Confronting a passive aggressive employee can be tricky. After all, their behavior shows that by nature they're non-confrontational. But in my experience, passive aggressive people really do want to talk about the issue, they just don't know how to communicate it effectively (or at times, maturely).
Reach out to them in person and ask to meet for coffee. Tell them you've noticed that there may be something going on, and you'd like to listen and learn more about how they're doing. Come from a place of concern, not anger.
2. Prepare Questions
You may run the risk that the employee doesn't openly share what's bothering them at your meeting. They may still resort to their passive aggressive ways, shrugging their shoulders and curtly saying everything is fine. Breathe and stay calm.

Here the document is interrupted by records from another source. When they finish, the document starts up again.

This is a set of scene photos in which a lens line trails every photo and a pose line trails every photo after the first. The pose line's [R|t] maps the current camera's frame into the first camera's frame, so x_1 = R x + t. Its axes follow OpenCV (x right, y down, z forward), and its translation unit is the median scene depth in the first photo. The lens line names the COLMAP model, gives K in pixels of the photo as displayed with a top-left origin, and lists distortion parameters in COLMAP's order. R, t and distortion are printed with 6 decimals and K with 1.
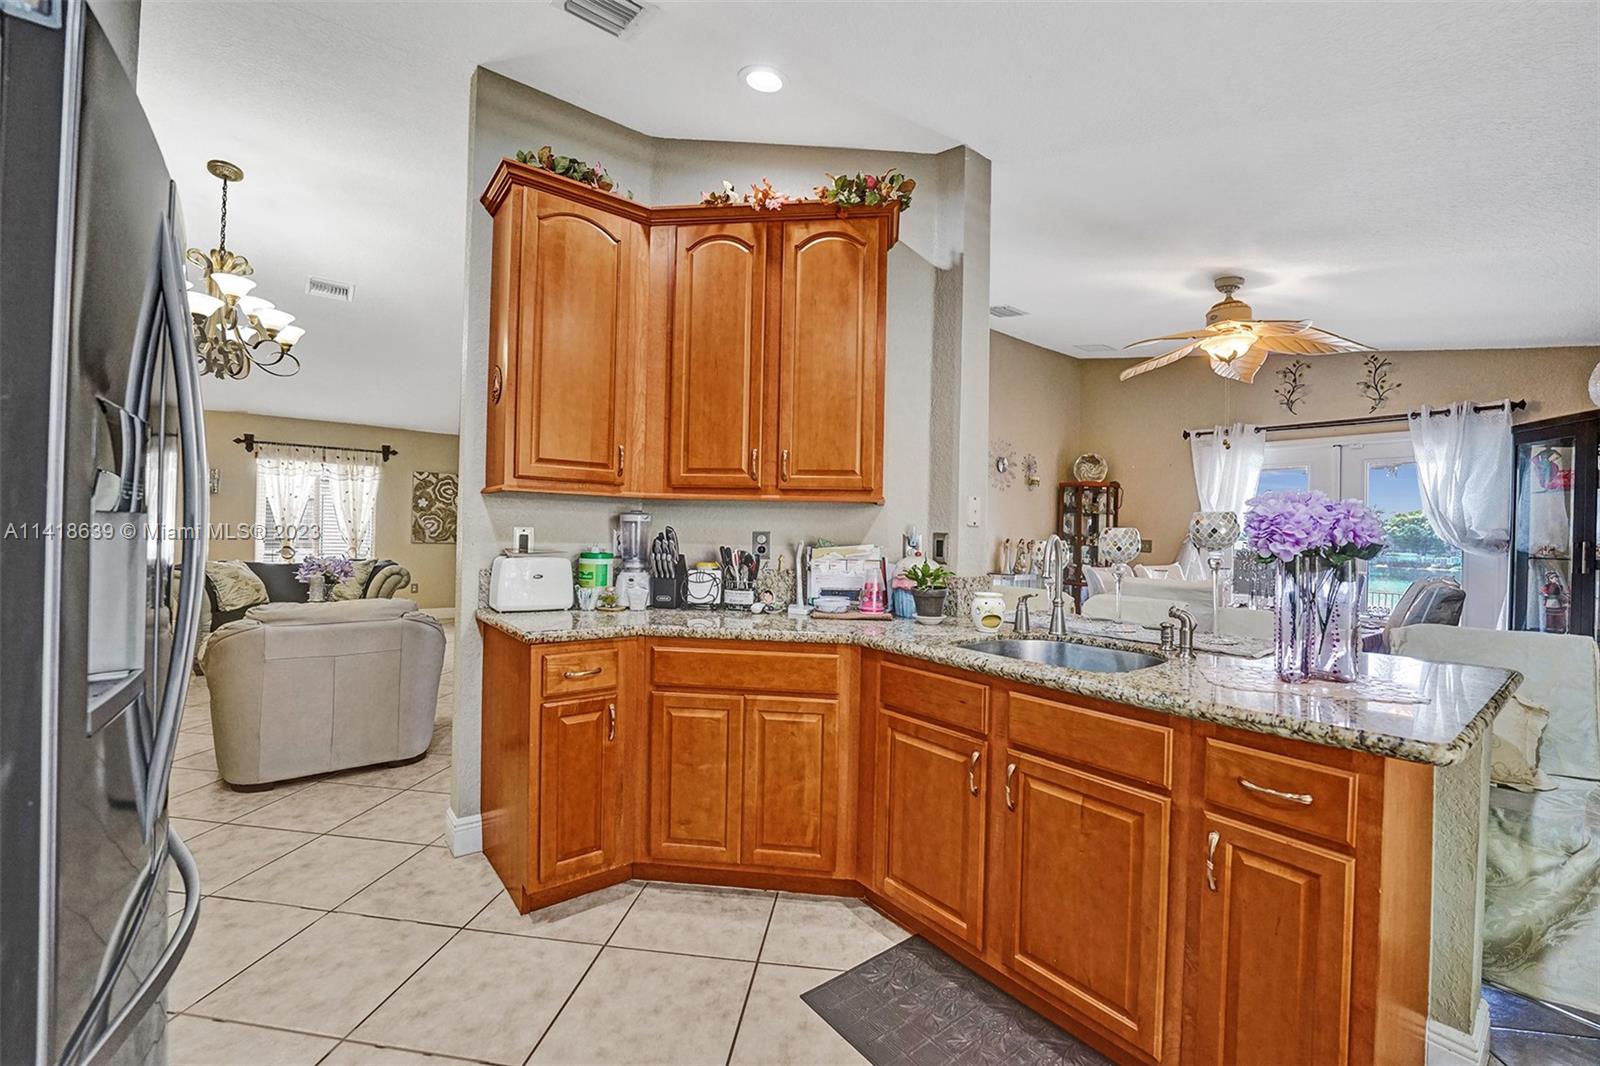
lens RADIAL K [[650.1, 0, 800.4], [0, 650.1, 531.1], [0, 0, 1]] dist [-0.028327, 0.001921]
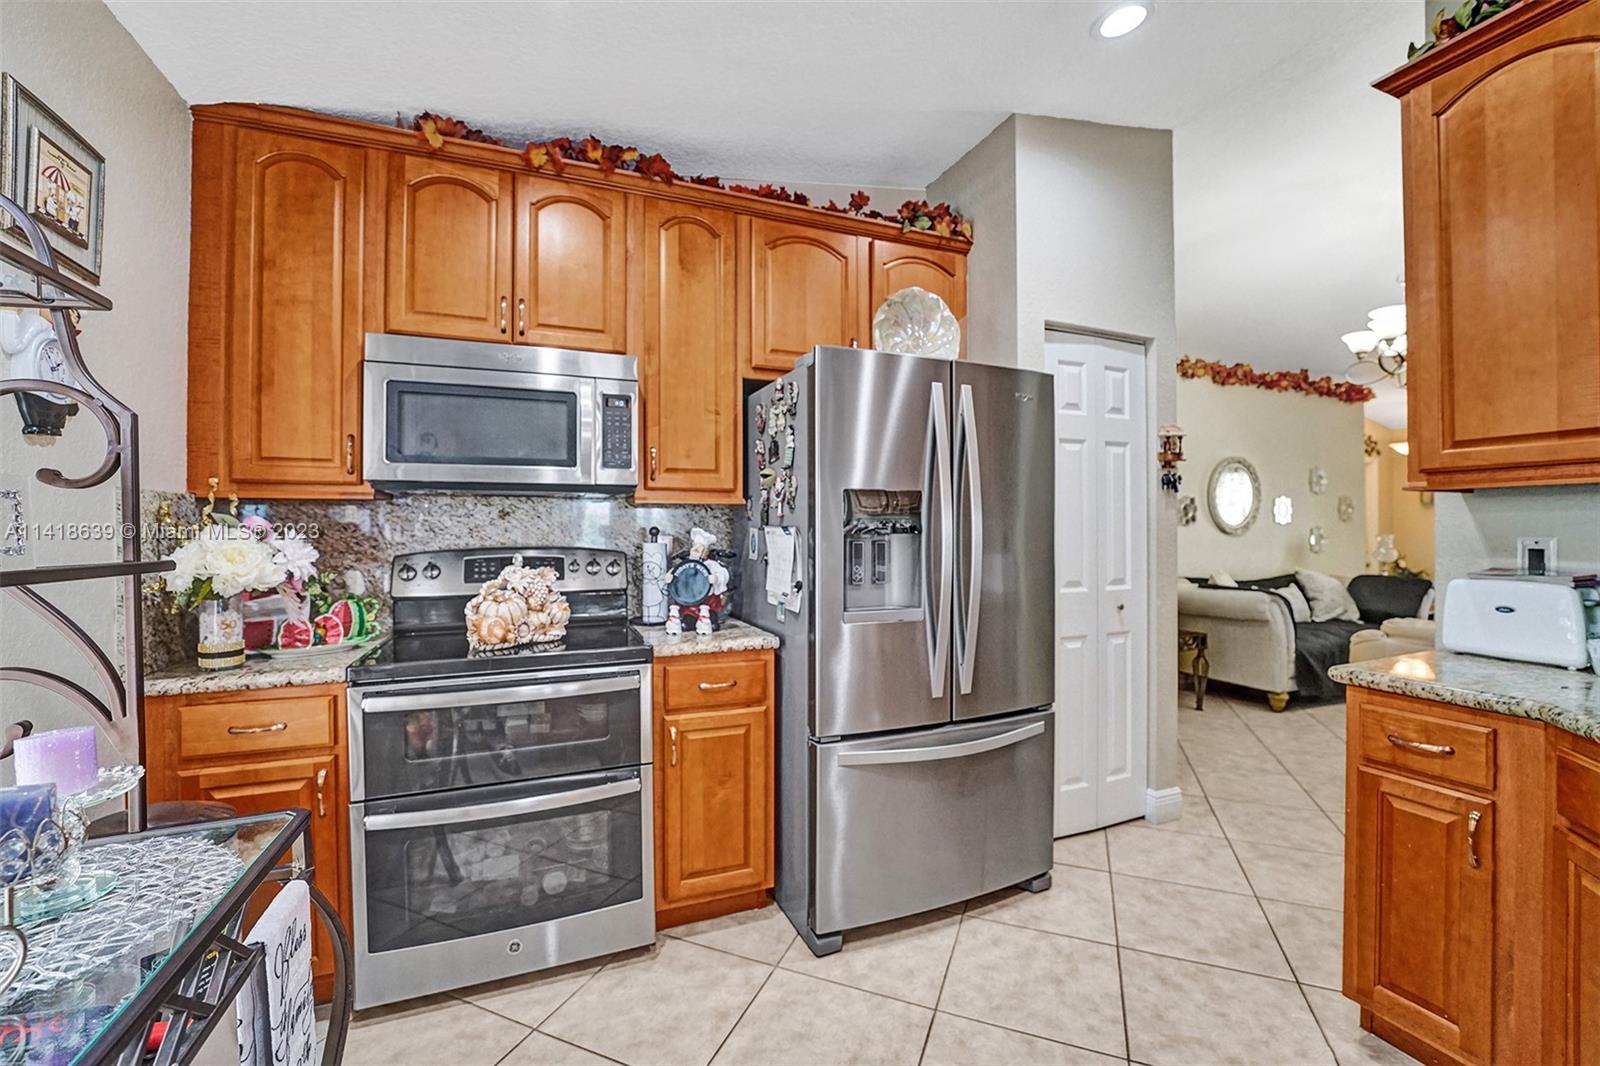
lens RADIAL K [[650.1, 0, 799.6], [0, 650.1, 530.4], [0, 0, 1]] dist [-0.028327, 0.001921]
pose [[-0.270450, -0.020165, -0.962523, 0.433657], [-0.003584, 0.999795, -0.019939, 0.002509], [0.962727, -0.001943, -0.270467, 0.459126]]
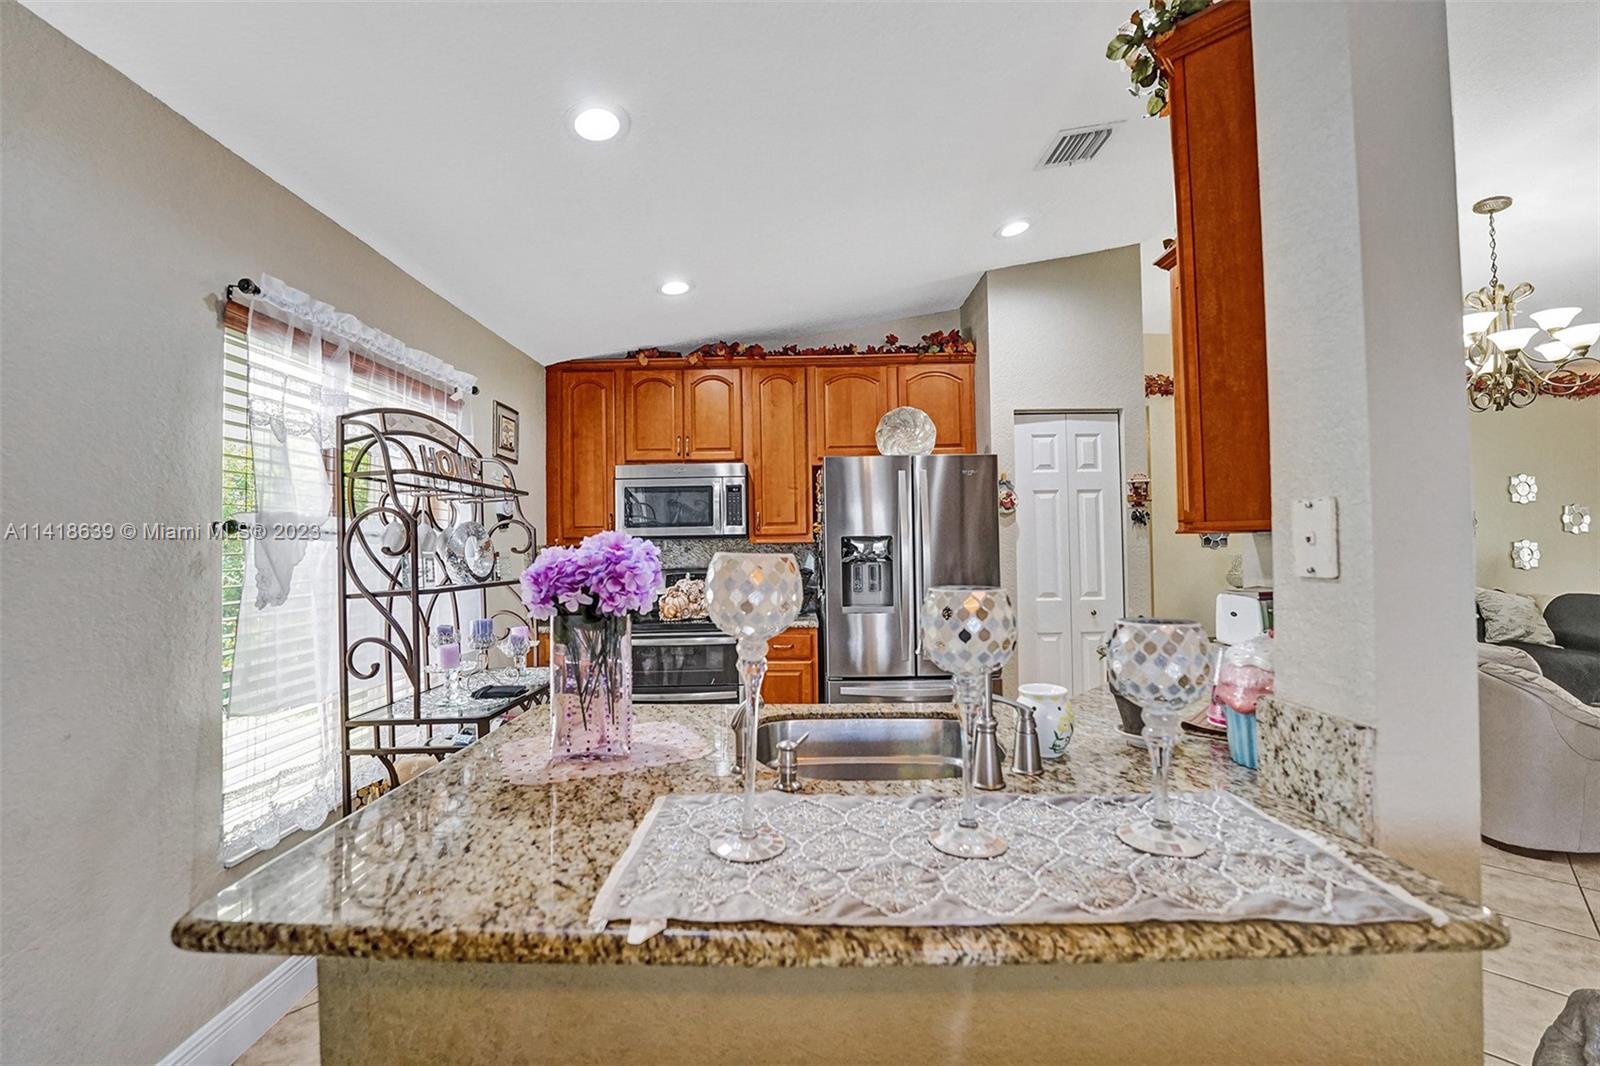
lens RADIAL K [[650.1, 0, 795.0], [0, 650.1, 533.6], [0, 0, 1]] dist [-0.028327, 0.001921]
pose [[-0.620553, -0.025570, -0.783747, 0.810004], [0.002058, 0.999412, -0.034236, -0.022654], [0.784162, -0.022858, -0.620135, 1.079903]]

Refer to the questions you've prepared that could reveal more of what's going on. Some examples include:
- Are you happy with your work/life balance?
- On a scale of 1 to 10, how appreciated do you feel by the company, your managers, and your coworkers?
- What do you find the most challenging about your role?
- If you could change something about your job and day-to-day responsibilities, what would they be?
Make sure to write down their responses, and then summarize them back at the end of the meeting so the employee knows they've been heard.
3. Plan Ahead
Don't expect to change their attitude. If they're being passive aggressive in the workplace, then you can bet they have acted this way for their entire lives.
While you want to be compassionate, you also want to let them know that their lack of communication was affecting the team and their performance. Approach this part delicately. Start by saying that your door is always open, and you're happy to sit down with them in the future at any time.
Then plan a follow-up meeting to see if the situation has improved. This will let the employee know that you care about their progress, yet are also serious about preventing more passive aggressive behavior in the future.